Bir mahkemenin tahliye ederken diğerinin tutuklaması, bir iddia makamının tutuklama talep ederken diğerinin tahliye talep etmesi mahkemenizin suç vasfının değişme ihtimaline ilişkin kararları
dosyadaki en büyük iddia olan kasadaki paranın kaynağının ispat edilmesi yasadışı olduğu iddia edilen 22 Nisan olayı gibi olaylara ilişkin beraat kararı verilmesi mağdur olan hiç kimsenin olmaması bu şüphenin kuvvetli şüphe olmadığını gösterir.Formun ÜstüFormun Altı
Dava dosyasındaki delillerin neredeyse tamamı toplandığı ve dosyaya gelmesi beklenilen bir delil olmadığı halde müvekkil halen tutuklu yargılanmaktadır.
Aylık tutukluluk incelemelerinin bir kısmında tutukluluk halinin devamı kararı verilirken gizli tanık beyanlarının alınmamış olması gerekçe gösterilmişti. Dosyada yer alan iki farklı gizli tanığın beyanı da 10 mayısta yapılan duruşma sonrasında alınmış olup şu aşamada tutuklu kalmayı gerektiren bir sebep kalmamıştır.
Bir önceki duruşmada tutukluluk şartlarında değişiklik olmadığı için tutukluluk halinin devamına karar verilmiştir. Hâkim iki duruşma arasında gizli tanık beyanları alınmış ve tanıklar mahkemede dinlenilmiştir. Bu iki durum müvekkil lehine olduğu halde tutukluluk şartlarında değişiklik olmadığını söylemek tahliye kararının matbu gerekçelerle uzatılmak istenildiğini göstermektedir.
Mahkemenizin suç vasfının değişme ihtimaline yönelik birçok açıklaması ve kararı olduğu halde müvekkilin bu suçlardan tutuklu olması büyük bir hukuksuzluk olarak karşımıza çıkmaktadır. Yarın bu suçlama değiştiğinde aylarca boşuna yatmış olacaklar ve pardon mu denilecek. Suç vasfı değiştikten sonra mahkeme beraatle sonuçlanmasa bile müvekkilimin yatarı olmayan suçlardan dolayı 2 yıldır tutuklu bulunması nasıl açıklanacak?

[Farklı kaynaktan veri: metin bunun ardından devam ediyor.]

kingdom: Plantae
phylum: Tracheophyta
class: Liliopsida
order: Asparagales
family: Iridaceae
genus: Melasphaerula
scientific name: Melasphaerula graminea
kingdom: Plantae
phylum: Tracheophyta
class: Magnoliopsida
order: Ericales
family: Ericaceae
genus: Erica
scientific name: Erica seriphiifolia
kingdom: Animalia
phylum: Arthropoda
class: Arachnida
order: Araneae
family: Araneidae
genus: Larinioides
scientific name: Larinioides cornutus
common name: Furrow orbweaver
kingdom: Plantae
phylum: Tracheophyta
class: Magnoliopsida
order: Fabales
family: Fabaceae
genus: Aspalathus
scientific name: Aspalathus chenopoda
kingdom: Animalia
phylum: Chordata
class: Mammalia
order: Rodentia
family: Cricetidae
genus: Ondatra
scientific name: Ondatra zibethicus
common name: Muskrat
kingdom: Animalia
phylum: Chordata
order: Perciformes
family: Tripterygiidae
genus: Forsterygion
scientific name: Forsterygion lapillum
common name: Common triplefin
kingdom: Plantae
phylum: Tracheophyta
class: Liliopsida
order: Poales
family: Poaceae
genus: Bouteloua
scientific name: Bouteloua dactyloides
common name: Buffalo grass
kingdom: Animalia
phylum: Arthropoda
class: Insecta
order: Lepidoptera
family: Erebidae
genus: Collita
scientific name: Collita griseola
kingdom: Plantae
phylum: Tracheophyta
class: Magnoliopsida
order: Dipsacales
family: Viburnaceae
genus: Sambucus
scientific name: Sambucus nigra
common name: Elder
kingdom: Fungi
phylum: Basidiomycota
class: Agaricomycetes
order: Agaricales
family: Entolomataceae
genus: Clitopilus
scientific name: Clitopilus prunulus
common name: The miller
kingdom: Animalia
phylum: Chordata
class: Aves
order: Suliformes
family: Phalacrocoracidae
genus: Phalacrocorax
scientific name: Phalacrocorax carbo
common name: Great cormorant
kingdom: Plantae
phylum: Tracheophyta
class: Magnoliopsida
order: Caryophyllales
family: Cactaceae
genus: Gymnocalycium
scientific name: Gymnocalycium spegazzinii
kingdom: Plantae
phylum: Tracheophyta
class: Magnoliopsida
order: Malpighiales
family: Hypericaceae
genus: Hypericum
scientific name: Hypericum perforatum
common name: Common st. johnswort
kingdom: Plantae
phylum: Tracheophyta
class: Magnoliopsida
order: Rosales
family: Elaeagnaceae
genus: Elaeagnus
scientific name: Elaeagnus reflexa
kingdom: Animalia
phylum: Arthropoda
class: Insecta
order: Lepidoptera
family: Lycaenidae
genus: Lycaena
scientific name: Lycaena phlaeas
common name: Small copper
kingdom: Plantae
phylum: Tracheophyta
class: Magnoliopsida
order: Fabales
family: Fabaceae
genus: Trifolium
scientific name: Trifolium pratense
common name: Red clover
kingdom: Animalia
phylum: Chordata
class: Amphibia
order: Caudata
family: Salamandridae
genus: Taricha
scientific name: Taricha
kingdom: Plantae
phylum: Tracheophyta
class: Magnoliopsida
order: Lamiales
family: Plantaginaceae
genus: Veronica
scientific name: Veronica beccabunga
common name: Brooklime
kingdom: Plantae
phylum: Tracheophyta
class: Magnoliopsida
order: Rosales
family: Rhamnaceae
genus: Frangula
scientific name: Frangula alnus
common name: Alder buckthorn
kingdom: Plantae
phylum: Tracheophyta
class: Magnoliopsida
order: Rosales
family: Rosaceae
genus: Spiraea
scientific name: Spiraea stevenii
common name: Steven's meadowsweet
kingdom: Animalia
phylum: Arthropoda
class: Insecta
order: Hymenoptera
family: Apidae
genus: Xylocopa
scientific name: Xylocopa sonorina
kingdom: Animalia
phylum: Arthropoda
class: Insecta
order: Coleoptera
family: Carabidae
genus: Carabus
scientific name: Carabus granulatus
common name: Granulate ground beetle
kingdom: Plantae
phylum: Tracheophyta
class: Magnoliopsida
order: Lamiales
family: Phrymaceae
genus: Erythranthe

Ara kararlardan yerine getirilmeyen hiçbir şey kalmamıştır. Buna rağmen tahliye verilmemesi bu dosyada yargılama yapılmadan hüküm verildiği gibi bir izlenim oluşturmaktadır. Yargının üzerindeki bu olumsuz havanın dağılması ve masumiyet karinesinin daha fazla zarar görmemesi için müvekkilin derhal tahliyesi gerekmektedir.
Tutuklama bir cezalandırma aracı değildir, bu aşamada bu tutuklama zaten tedbir olmaktan çıkmış ve hükmün infazı haline gelmiştir biz bu durumun mahkemeniz tarafından sonlandırılacağını düşünüyor ve müvekkilin tahliyesini talep ediyoruz.